• **What the exercise asks**: The reply should be the records repeated exactly, without any images.

• **Material for this exercise**:

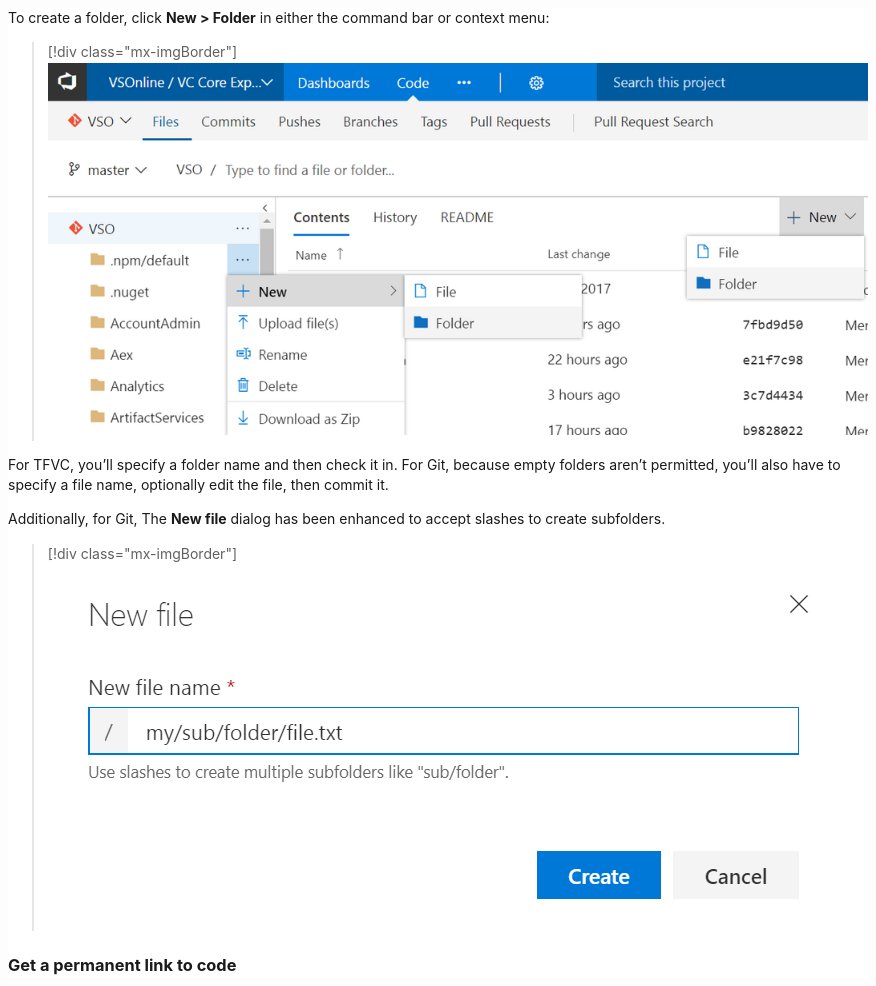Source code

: To create a folder, click **New > Folder** in either the command bar or context menu:

> [!div class="mx-imgBorder"]
![New folder option](_img/09_15_07.png)

For TFVC, you’ll specify a folder name and then check it in. For Git, because empty folders aren’t permitted, you’ll also have to specify a file name, optionally edit the file, then commit it.

Additionally, for Git, The **New file** dialog has been enhanced to accept slashes to create subfolders.

> [!div class="mx-imgBorder"]
![New file dialog](_img/09_15_08.png)

### Get a permanent link to code
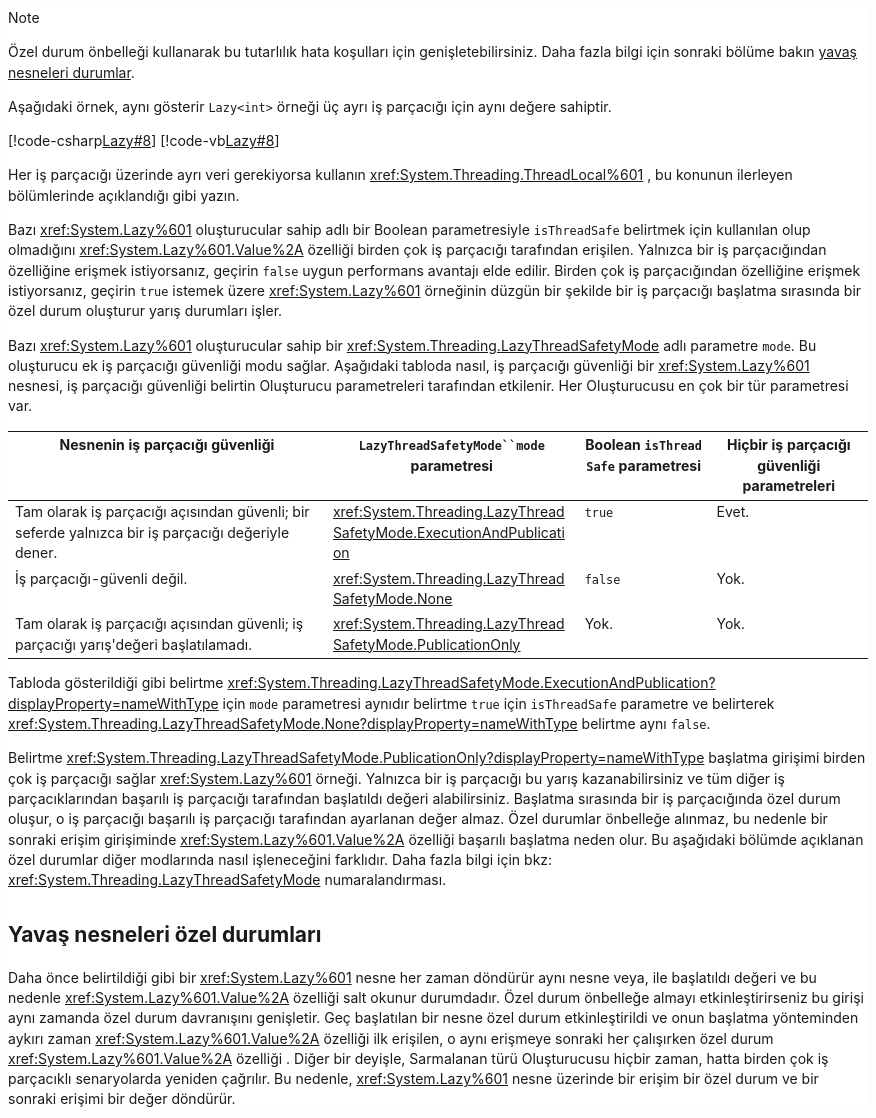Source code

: > [!NOTE]
>  Özel durum önbelleği kullanarak bu tutarlılık hata koşulları için genişletebilirsiniz. Daha fazla bilgi için sonraki bölüme bakın [yavaş nesneleri durumlar](../../../docs/framework/performance/lazy-initialization.md#ExceptionsInLazyObjects).  
  
 Aşağıdaki örnek, aynı gösterir `Lazy<int>` örneği üç ayrı iş parçacığı için aynı değere sahiptir.  
  
 [!code-csharp[Lazy#8](../../../samples/snippets/csharp/VS_Snippets_Misc/lazy/cs/cs_lazycodefile.cs#8)]
 [!code-vb[Lazy#8](../../../samples/snippets/visualbasic/VS_Snippets_Misc/lazy/vb/lazy_vb.vb#8)]  
  
 Her iş parçacığı üzerinde ayrı veri gerekiyorsa kullanın <xref:System.Threading.ThreadLocal%601> , bu konunun ilerleyen bölümlerinde açıklandığı gibi yazın.  
  
 Bazı <xref:System.Lazy%601> oluşturucular sahip adlı bir Boolean parametresiyle `isThreadSafe` belirtmek için kullanılan olup olmadığını <xref:System.Lazy%601.Value%2A> özelliği birden çok iş parçacığı tarafından erişilen. Yalnızca bir iş parçacığından özelliğine erişmek istiyorsanız, geçirin `false` uygun performans avantajı elde edilir. Birden çok iş parçacığından özelliğine erişmek istiyorsanız, geçirin `true` istemek üzere <xref:System.Lazy%601> örneğinin düzgün bir şekilde bir iş parçacığı başlatma sırasında bir özel durum oluşturur yarış durumları işler.  
  
 Bazı <xref:System.Lazy%601> oluşturucular sahip bir <xref:System.Threading.LazyThreadSafetyMode> adlı parametre `mode`. Bu oluşturucu ek iş parçacığı güvenliği modu sağlar. Aşağıdaki tabloda nasıl, iş parçacığı güvenliği bir <xref:System.Lazy%601> nesnesi, iş parçacığı güvenliği belirtin Oluşturucu parametreleri tarafından etkilenir. Her Oluşturucusu en çok bir tür parametresi var.  
  
|Nesnenin iş parçacığı güvenliği|`LazyThreadSafetyMode``mode` parametresi|Boolean `isThreadSafe` parametresi|Hiçbir iş parçacığı güvenliği parametreleri|  
|---------------------------------|---------------------------------------------|--------------------------------------|---------------------------------|  
|Tam olarak iş parçacığı açısından güvenli; bir seferde yalnızca bir iş parçacığı değeriyle dener.|<xref:System.Threading.LazyThreadSafetyMode.ExecutionAndPublication>|`true`|Evet.|  
|İş parçacığı-güvenli değil.|<xref:System.Threading.LazyThreadSafetyMode.None>|`false`|Yok.|  
|Tam olarak iş parçacığı açısından güvenli; iş parçacığı yarış'değeri başlatılamadı.|<xref:System.Threading.LazyThreadSafetyMode.PublicationOnly>|Yok.|Yok.|  
  
 Tabloda gösterildiği gibi belirtme <xref:System.Threading.LazyThreadSafetyMode.ExecutionAndPublication?displayProperty=nameWithType> için `mode` parametresi aynıdır belirtme `true` için `isThreadSafe` parametre ve belirterek <xref:System.Threading.LazyThreadSafetyMode.None?displayProperty=nameWithType> belirtme aynı `false`.  
  
 Belirtme <xref:System.Threading.LazyThreadSafetyMode.PublicationOnly?displayProperty=nameWithType> başlatma girişimi birden çok iş parçacığı sağlar <xref:System.Lazy%601> örneği. Yalnızca bir iş parçacığı bu yarış kazanabilirsiniz ve tüm diğer iş parçacıklarından başarılı iş parçacığı tarafından başlatıldı değeri alabilirsiniz. Başlatma sırasında bir iş parçacığında özel durum oluşur, o iş parçacığı başarılı iş parçacığı tarafından ayarlanan değer almaz. Özel durumlar önbelleğe alınmaz, bu nedenle bir sonraki erişim girişiminde <xref:System.Lazy%601.Value%2A> özelliği başarılı başlatma neden olur. Bu aşağıdaki bölümde açıklanan özel durumlar diğer modlarında nasıl işleneceğini farklıdır. Daha fazla bilgi için bkz: <xref:System.Threading.LazyThreadSafetyMode> numaralandırması.  
  
<a name="ExceptionsInLazyObjects"></a>   
## <a name="exceptions-in-lazy-objects"></a>Yavaş nesneleri özel durumları  
 Daha önce belirtildiği gibi bir <xref:System.Lazy%601> nesne her zaman döndürür aynı nesne veya, ile başlatıldı değeri ve bu nedenle <xref:System.Lazy%601.Value%2A> özelliği salt okunur durumdadır. Özel durum önbelleğe almayı etkinleştirirseniz bu girişi aynı zamanda özel durum davranışını genişletir. Geç başlatılan bir nesne özel durum etkinleştirildi ve onun başlatma yönteminden aykırı zaman <xref:System.Lazy%601.Value%2A> özelliği ilk erişilen, o aynı erişmeye sonraki her çalışırken özel durum <xref:System.Lazy%601.Value%2A> özelliği . Diğer bir deyişle, Sarmalanan türü Oluşturucusu hiçbir zaman, hatta birden çok iş parçacıklı senaryolarda yeniden çağrılır. Bu nedenle, <xref:System.Lazy%601> nesne üzerinde bir erişim bir özel durum ve bir sonraki erişimi bir değer döndürür.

• **Solution below**:
Source code

: To create a folder, click **New > Folder** in either the command bar or context menu:

> [!div class="mx-imgBorder"]
![New folder option](_img/09_15_07.png)

For TFVC, you’ll specify a folder name and then check it in. For Git, because empty folders aren’t permitted, you’ll also have to specify a file name, optionally edit the file, then commit it.

Additionally, for Git, The **New file** dialog has been enhanced to accept slashes to create subfolders.

> [!div class="mx-imgBorder"]
![New file dialog](_img/09_15_08.png)

### Get a permanent link to code
Source code

: > [!NOTE]
>  Özel durum önbelleği kullanarak bu tutarlılık hata koşulları için genişletebilirsiniz. Daha fazla bilgi için sonraki bölüme bakın [yavaş nesneleri durumlar](../../../docs/framework/performance/lazy-initialization.md#ExceptionsInLazyObjects).  
  
 Aşağıdaki örnek, aynı gösterir `Lazy<int>` örneği üç ayrı iş parçacığı için aynı değere sahiptir.  
  
 [!code-csharp[Lazy#8](../../../samples/snippets/csharp/VS_Snippets_Misc/lazy/cs/cs_lazycodefile.cs#8)]
 [!code-vb[Lazy#8](../../../samples/snippets/visualbasic/VS_Snippets_Misc/lazy/vb/lazy_vb.vb#8)]  
  
 Her iş parçacığı üzerinde ayrı veri gerekiyorsa kullanın <xref:System.Threading.ThreadLocal%601> , bu konunun ilerleyen bölümlerinde açıklandığı gibi yazın.  
  
 Bazı <xref:System.Lazy%601> oluşturucular sahip adlı bir Boolean parametresiyle `isThreadSafe` belirtmek için kullanılan olup olmadığını <xref:System.Lazy%601.Value%2A> özelliği birden çok iş parçacığı tarafından erişilen. Yalnızca bir iş parçacığından özelliğine erişmek istiyorsanız, geçirin `false` uygun performans avantajı elde edilir. Birden çok iş parçacığından özelliğine erişmek istiyorsanız, geçirin `true` istemek üzere <xref:System.Lazy%601> örneğinin düzgün bir şekilde bir iş parçacığı başlatma sırasında bir özel durum oluşturur yarış durumları işler.  
  
 Bazı <xref:System.Lazy%601> oluşturucular sahip bir <xref:System.Threading.LazyThreadSafetyMode> adlı parametre `mode`. Bu oluşturucu ek iş parçacığı güvenliği modu sağlar. Aşağıdaki tabloda nasıl, iş parçacığı güvenliği bir <xref:System.Lazy%601> nesnesi, iş parçacığı güvenliği belirtin Oluşturucu parametreleri tarafından etkilenir. Her Oluşturucusu en çok bir tür parametresi var.  
  
|Nesnenin iş parçacığı güvenliği|`LazyThreadSafetyMode``mode` parametresi|Boolean `isThreadSafe` parametresi|Hiçbir iş parçacığı güvenliği parametreleri|  
|---------------------------------|---------------------------------------------|--------------------------------------|---------------------------------|  
|Tam olarak iş parçacığı açısından güvenli; bir seferde yalnızca bir iş parçacığı değeriyle dener.|<xref:System.Threading.LazyThreadSafetyMode.ExecutionAndPublication>|`true`|Evet.|  
|İş parçacığı-güvenli değil.|<xref:System.Threading.LazyThreadSafetyMode.None>|`false`|Yok.|  
|Tam olarak iş parçacığı açısından güvenli; iş parçacığı yarış'değeri başlatılamadı.|<xref:System.Threading.LazyThreadSafetyMode.PublicationOnly>|Yok.|Yok.|  
  
 Tabloda gösterildiği gibi belirtme <xref:System.Threading.LazyThreadSafetyMode.ExecutionAndPublication?displayProperty=nameWithType> için `mode` parametresi aynıdır belirtme `true` için `isThreadSafe` parametre ve belirterek <xref:System.Threading.LazyThreadSafetyMode.None?displayProperty=nameWithType> belirtme aynı `false`.  
  
 Belirtme <xref:System.Threading.LazyThreadSafetyMode.PublicationOnly?displayProperty=nameWithType> başlatma girişimi birden çok iş parçacığı sağlar <xref:System.Lazy%601> örneği. Yalnızca bir iş parçacığı bu yarış kazanabilirsiniz ve tüm diğer iş parçacıklarından başarılı iş parçacığı tarafından başlatıldı değeri alabilirsiniz. Başlatma sırasında bir iş parçacığında özel durum oluşur, o iş parçacığı başarılı iş parçacığı tarafından ayarlanan değer almaz. Özel durumlar önbelleğe alınmaz, bu nedenle bir sonraki erişim girişiminde <xref:System.Lazy%601.Value%2A> özelliği başarılı başlatma neden olur. Bu aşağıdaki bölümde açıklanan özel durumlar diğer modlarında nasıl işleneceğini farklıdır. Daha fazla bilgi için bkz: <xref:System.Threading.LazyThreadSafetyMode> numaralandırması.  
  
<a name="ExceptionsInLazyObjects"></a>   
## <a name="exceptions-in-lazy-objects"></a>Yavaş nesneleri özel durumları  
 Daha önce belirtildiği gibi bir <xref:System.Lazy%601> nesne her zaman döndürür aynı nesne veya, ile başlatıldı değeri ve bu nedenle <xref:System.Lazy%601.Value%2A> özelliği salt okunur durumdadır. Özel durum önbelleğe almayı etkinleştirirseniz bu girişi aynı zamanda özel durum davranışını genişletir. Geç başlatılan bir nesne özel durum etkinleştirildi ve onun başlatma yönteminden aykırı zaman <xref:System.Lazy%601.Value%2A> özelliği ilk erişilen, o aynı erişmeye sonraki her çalışırken özel durum <xref:System.Lazy%601.Value%2A> özelliği . Diğer bir deyişle, Sarmalanan türü Oluşturucusu hiçbir zaman, hatta birden çok iş parçacıklı senaryolarda yeniden çağrılır. Bu nedenle, <xref:System.Lazy%601> nesne üzerinde bir erişim bir özel durum ve bir sonraki erişimi bir değer döndürür.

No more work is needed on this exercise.